Plans to convert Bruce Lee’s former Hong Kong home into a museum devoted to the martial arts master have fallen apart.
The house was being used as an hourly love motel until 2008, when talks began to establish a sort of Graceland for the 70s film star on the property. But Lee was more than a fighter or a movie star, he was a cultural icon. He was a manifestation of power for many Asian Americans who often didn’t — and still don’t — see representations of themselves in the media.

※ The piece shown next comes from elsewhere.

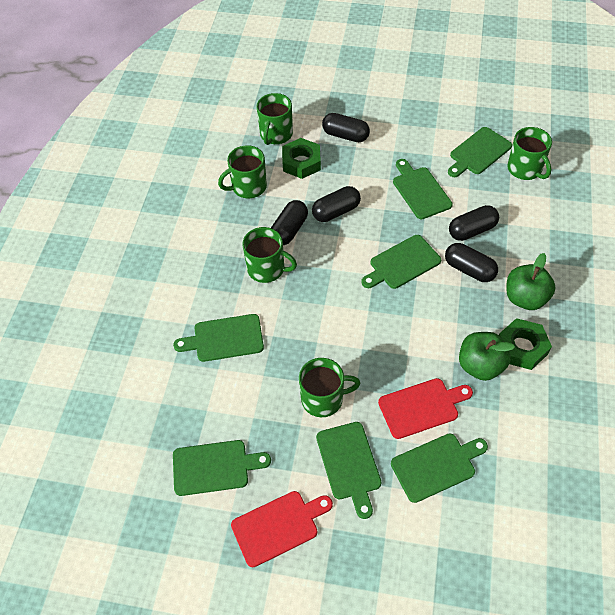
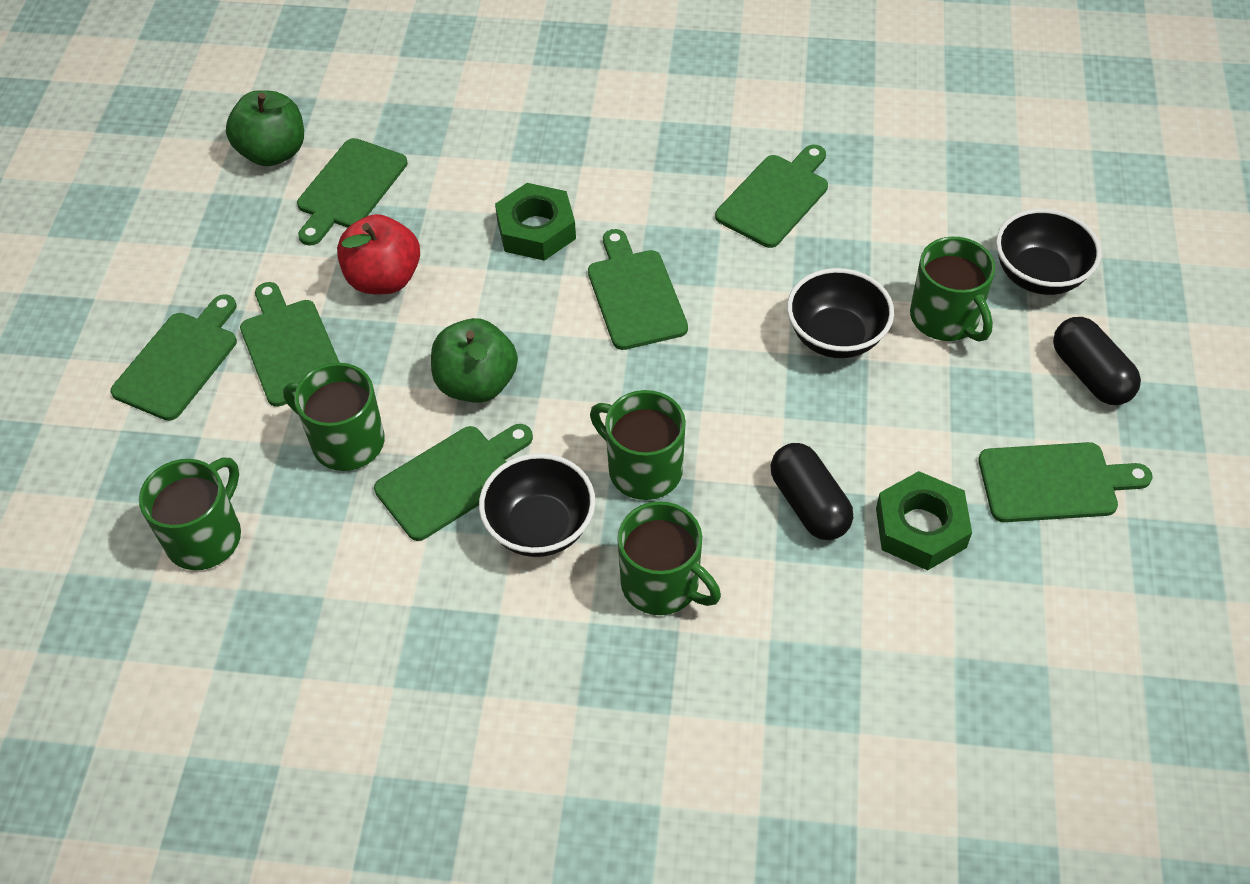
black bowl: 0 -> 3
black capsule: 5 -> 2
red apple: 0 -> 1
red cutting board: 2 -> 0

Some fans of the late martial artist are blaming the residence’s current owner, Yu Pang-lin, for the foiled plans. They believe that his conditions for donating the house (that it be equipped with a library, movie theater and martial arts training center) were an elaborate way of saying "I changed my mind; you can’t have it," knowing that his demands weren’t reasonable. Yu is pointing his finger at the Town Planning Board, who rejected his required construction updates to accommodate the rest of the neighborhood’s low-rise skyline.
While it’s inevitable that a Bruce Lee museum will exist somewhere someday, the home looks like a no-go for the time being. If you just can’t deal with that kind of uncertain waiting, in July of 2013, the Hong Kong Heritage museum will display some of the items that were planned for the home location during a commemorative exhibition in honor of the 40th anniversary of Lee’s death.